__PROBLEM DETAILS__.
Take the entries below and print, exactly, the stretch from the line containing "Serve to Change Lives" through the line containing "THE ROTARY CLUB OF ELMHURST", both included.

^^^^^^^^

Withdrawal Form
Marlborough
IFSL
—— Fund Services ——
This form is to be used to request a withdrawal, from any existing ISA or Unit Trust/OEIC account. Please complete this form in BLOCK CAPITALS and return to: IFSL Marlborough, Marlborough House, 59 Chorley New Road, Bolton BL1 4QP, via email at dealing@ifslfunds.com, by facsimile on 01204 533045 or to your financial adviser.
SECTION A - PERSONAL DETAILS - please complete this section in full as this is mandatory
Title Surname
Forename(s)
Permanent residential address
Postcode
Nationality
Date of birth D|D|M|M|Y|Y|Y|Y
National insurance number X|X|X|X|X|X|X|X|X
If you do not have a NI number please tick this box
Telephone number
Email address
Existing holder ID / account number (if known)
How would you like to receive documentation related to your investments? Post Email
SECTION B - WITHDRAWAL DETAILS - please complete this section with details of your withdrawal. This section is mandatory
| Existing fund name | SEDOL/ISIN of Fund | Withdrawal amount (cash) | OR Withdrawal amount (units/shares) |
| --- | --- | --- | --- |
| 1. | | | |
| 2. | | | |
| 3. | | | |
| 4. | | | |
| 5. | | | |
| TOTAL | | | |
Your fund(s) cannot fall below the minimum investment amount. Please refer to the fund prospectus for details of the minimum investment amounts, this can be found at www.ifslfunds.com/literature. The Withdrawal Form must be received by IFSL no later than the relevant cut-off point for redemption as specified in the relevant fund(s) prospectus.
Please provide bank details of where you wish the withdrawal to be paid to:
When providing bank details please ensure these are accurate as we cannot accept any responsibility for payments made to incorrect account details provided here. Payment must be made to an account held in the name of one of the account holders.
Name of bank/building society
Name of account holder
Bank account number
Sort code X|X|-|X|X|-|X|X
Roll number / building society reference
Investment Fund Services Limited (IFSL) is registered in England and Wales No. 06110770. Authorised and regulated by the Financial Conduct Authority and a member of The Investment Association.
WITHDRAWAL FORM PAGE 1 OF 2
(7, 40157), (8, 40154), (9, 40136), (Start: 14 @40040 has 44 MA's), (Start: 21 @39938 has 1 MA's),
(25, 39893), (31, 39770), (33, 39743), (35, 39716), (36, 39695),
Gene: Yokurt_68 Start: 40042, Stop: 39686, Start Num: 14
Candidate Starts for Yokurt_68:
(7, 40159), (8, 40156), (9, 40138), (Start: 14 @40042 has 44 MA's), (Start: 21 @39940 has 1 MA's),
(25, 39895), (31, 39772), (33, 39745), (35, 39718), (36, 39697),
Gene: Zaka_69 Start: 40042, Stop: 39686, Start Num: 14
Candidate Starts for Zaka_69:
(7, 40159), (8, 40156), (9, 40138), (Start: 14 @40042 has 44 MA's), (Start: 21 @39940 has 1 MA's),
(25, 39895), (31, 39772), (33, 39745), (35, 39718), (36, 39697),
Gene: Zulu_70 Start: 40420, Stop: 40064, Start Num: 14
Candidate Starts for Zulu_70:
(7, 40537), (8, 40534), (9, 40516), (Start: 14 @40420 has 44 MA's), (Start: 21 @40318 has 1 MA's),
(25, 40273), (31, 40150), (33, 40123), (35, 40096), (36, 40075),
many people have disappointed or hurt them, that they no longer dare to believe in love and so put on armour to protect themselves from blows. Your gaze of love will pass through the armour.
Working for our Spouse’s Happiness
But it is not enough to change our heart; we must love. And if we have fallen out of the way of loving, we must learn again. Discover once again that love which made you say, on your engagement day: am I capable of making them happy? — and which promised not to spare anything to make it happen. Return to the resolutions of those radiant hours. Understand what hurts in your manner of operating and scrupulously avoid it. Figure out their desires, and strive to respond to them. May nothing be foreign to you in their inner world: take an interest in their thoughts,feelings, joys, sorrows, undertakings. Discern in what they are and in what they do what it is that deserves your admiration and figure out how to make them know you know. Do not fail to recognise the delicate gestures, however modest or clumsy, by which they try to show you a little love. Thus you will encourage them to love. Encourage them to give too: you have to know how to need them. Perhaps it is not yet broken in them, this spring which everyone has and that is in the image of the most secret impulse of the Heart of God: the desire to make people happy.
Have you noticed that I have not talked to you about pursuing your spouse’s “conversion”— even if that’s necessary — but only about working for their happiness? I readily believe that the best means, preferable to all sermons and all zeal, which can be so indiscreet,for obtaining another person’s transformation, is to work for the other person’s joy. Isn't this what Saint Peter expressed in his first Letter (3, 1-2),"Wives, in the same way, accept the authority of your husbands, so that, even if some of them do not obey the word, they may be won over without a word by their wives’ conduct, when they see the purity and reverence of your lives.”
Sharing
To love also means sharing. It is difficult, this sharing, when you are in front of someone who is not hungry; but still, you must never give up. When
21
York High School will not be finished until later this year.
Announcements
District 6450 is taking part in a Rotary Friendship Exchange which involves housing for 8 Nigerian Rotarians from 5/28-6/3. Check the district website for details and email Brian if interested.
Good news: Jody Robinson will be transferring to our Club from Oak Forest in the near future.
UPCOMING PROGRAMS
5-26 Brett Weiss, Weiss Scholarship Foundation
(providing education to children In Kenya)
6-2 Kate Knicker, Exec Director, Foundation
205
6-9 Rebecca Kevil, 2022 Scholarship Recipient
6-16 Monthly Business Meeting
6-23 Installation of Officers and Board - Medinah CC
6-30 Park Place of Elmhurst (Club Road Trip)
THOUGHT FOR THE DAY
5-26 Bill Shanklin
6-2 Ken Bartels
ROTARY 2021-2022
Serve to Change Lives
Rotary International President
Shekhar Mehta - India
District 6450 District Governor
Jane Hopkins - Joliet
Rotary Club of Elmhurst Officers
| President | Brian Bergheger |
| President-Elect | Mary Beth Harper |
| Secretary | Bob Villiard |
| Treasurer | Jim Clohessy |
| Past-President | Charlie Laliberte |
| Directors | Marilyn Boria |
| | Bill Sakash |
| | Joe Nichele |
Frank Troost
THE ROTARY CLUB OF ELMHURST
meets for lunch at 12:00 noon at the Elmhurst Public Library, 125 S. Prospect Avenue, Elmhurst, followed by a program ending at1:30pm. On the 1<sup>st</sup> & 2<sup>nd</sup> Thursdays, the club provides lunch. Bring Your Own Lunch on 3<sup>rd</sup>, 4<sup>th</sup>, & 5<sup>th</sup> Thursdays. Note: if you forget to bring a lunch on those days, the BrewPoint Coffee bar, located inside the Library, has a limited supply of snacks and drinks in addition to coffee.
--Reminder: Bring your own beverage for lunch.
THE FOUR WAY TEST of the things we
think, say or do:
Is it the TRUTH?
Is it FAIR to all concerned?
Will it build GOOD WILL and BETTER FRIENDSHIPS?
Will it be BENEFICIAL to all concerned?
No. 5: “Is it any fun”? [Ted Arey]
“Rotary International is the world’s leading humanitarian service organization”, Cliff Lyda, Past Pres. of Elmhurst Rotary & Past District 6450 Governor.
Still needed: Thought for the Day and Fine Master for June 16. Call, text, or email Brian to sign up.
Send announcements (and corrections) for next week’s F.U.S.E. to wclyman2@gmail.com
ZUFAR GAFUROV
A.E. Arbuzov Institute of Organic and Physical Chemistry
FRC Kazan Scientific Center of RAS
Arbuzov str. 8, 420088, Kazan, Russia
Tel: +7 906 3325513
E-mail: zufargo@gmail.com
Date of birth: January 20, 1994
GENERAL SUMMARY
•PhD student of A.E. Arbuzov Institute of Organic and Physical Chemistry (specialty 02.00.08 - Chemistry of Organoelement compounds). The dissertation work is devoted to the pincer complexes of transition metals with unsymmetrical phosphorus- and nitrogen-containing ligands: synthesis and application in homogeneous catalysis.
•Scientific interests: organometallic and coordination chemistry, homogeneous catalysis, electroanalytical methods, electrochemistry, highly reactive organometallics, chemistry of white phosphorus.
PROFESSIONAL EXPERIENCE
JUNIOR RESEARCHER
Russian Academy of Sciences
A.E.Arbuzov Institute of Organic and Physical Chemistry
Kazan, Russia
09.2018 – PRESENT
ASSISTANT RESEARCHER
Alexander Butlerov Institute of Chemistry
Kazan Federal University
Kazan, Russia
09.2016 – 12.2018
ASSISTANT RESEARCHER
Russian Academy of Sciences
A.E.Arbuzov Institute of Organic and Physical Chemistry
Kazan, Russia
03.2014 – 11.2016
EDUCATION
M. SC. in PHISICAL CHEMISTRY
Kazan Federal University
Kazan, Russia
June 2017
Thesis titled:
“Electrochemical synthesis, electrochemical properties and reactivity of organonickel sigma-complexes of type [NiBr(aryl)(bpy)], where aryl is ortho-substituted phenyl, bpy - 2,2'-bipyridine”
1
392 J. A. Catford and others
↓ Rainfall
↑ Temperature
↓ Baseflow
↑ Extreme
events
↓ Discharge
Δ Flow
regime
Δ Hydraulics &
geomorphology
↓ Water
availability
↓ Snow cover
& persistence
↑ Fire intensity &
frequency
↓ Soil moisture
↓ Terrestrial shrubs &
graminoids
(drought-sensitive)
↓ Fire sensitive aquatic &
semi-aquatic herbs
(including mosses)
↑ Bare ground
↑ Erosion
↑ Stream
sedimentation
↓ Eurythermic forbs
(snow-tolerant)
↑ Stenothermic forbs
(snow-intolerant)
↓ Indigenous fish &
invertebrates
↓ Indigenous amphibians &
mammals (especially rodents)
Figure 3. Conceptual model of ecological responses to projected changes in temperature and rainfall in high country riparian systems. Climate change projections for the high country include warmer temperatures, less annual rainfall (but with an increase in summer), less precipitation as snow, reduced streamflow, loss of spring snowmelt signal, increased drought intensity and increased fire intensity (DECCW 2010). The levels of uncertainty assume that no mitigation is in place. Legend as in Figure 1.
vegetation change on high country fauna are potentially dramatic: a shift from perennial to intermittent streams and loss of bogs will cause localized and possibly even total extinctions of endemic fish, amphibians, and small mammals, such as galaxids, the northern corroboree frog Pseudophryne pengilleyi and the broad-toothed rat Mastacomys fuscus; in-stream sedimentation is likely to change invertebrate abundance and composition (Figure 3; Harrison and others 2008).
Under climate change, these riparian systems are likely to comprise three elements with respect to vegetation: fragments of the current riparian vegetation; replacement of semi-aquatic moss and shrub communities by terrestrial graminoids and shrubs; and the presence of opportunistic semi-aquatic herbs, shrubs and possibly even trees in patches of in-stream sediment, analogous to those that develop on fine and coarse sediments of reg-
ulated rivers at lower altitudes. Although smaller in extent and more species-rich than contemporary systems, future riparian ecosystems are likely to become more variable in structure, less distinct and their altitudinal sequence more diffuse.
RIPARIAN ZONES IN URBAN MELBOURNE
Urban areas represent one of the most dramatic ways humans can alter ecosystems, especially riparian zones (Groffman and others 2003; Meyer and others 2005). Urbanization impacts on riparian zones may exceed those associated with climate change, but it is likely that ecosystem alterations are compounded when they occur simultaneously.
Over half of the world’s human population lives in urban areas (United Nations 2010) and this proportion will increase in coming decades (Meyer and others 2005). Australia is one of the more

^^^^^^^^

__TASK RESULT__.
Serve to Change Lives
Rotary International President
Shekhar Mehta - India
District 6450 District Governor
Jane Hopkins - Joliet
Rotary Club of Elmhurst Officers
| President | Brian Bergheger |
| President-Elect | Mary Beth Harper |
| Secretary | Bob Villiard |
| Treasurer | Jim Clohessy |
| Past-President | Charlie Laliberte |
| Directors | Marilyn Boria |
| | Bill Sakash |
| | Joe Nichele |
Frank Troost
THE ROTARY CLUB OF ELMHURST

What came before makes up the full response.